MostTacticalNameChange · 29/02/2020 12:49

My brother told me that the only food dinner ladies got was the leftovers on school kids' trays. I used to leave so much food and all the nice bits just so they wouldn't go hungry. I was always so hungry in the afternoons Angry

bornonasunday · 29/02/2020 18:56

When I was growing up, we lived in a big old, very cold, house with no central heating. We all had electric blankets so we were warm in bed. My DDad told me that the orange light on the control unit was an ‘eye’ that watched over me and kept me safe through the night... I found it very comforting in the old creaky house!
Still have an electric blanket at night, 45 years on... they still have orange lights on them...😁

Louise91417 · 29/02/2020 19:00

When i was really young i thought the real world had at one stage been colourless..thanks to black and white tvBlush

Motherontheedge1 · 29/02/2020 19:27

I thought only women liked tea. My dad didn’t but I’ve no idea why I thought no men liked tea. Remember the first time I went to a friend’s house and her dad was drinking a cup. I thought he was very odd.

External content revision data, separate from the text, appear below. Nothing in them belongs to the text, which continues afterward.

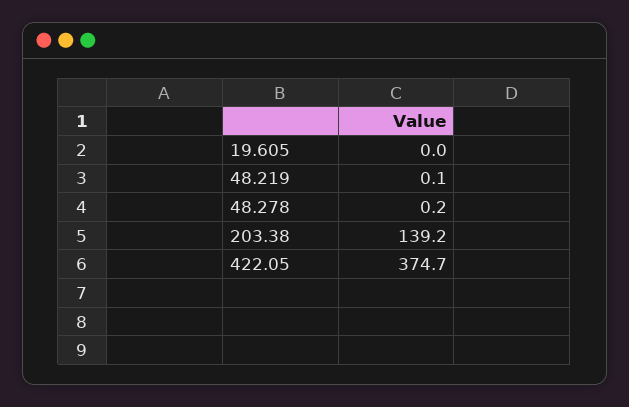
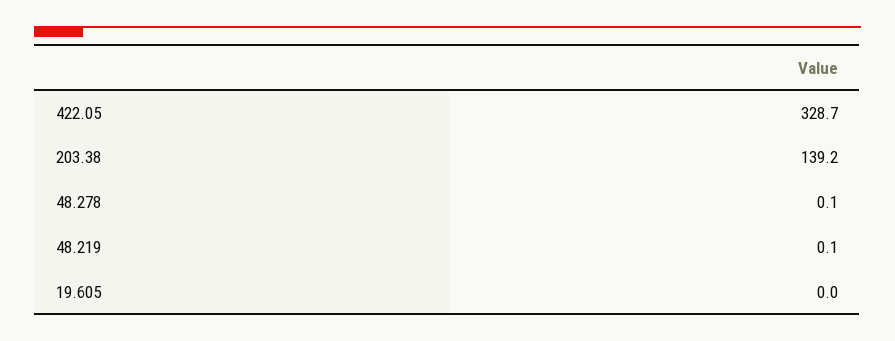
  {
    "19.605": 0,
    "48.219": 0.1,
-   "48.278": 0.2,
+   "48.278": 0.1,
    "203.38": 139.2,
-   "422.05": 374.7
+   "422.05": 328.7
  }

thefairyfellersmasterstroke · 29/02/2020 19:50

Like many Scottish children, I used to think that trains crossing the Forth Bridge had to go up and down over the arches, and that they would fall off if they went too fast.

HipHipHippo · 29/02/2020 19:52

Outrageous are you telling me it ISN'T daft apeth?!

wintertime6 · 29/02/2020 20:02

I used to think Australia was 6 months ahead of us, so when it was winter here e.g. January, it would be summer there e.g. July. It was only when I was a teenager and started wondering what would happen if you travelled from the UK to Australia and never came back, would you be 6 months older, and happened to say this to a grown up and then realised I had got it completely wrong!

jackparlabane · 29/02/2020 20:05

Daft 'apeth is short for halfpenny, or aypnee, or however you want to spell it.

I read that deer antlers grew to full size in a month and assumed breasts would grow to full size just as fast. So was terrified as a 10/11 yo at boarding school that I'd go from flat-chested to a G cup suddenly and wouldn't be able to get bras when home.

Some other girls explained when I was 12...

Mummyshark2019 · 29/02/2020 23:59

That if you were under the duvet you were invisible.

SpoonBlender · 01/03/2020 00:17

I thought "literally" meant hyperbolically - I remember replying to someone using literally correctly with "No, not literally - it really did happen!"

And then well into my adulthood the Oxford English Dictionary has caved to common (idiot) usage and said "also used to mean not literally". FFS. I'm still gutted.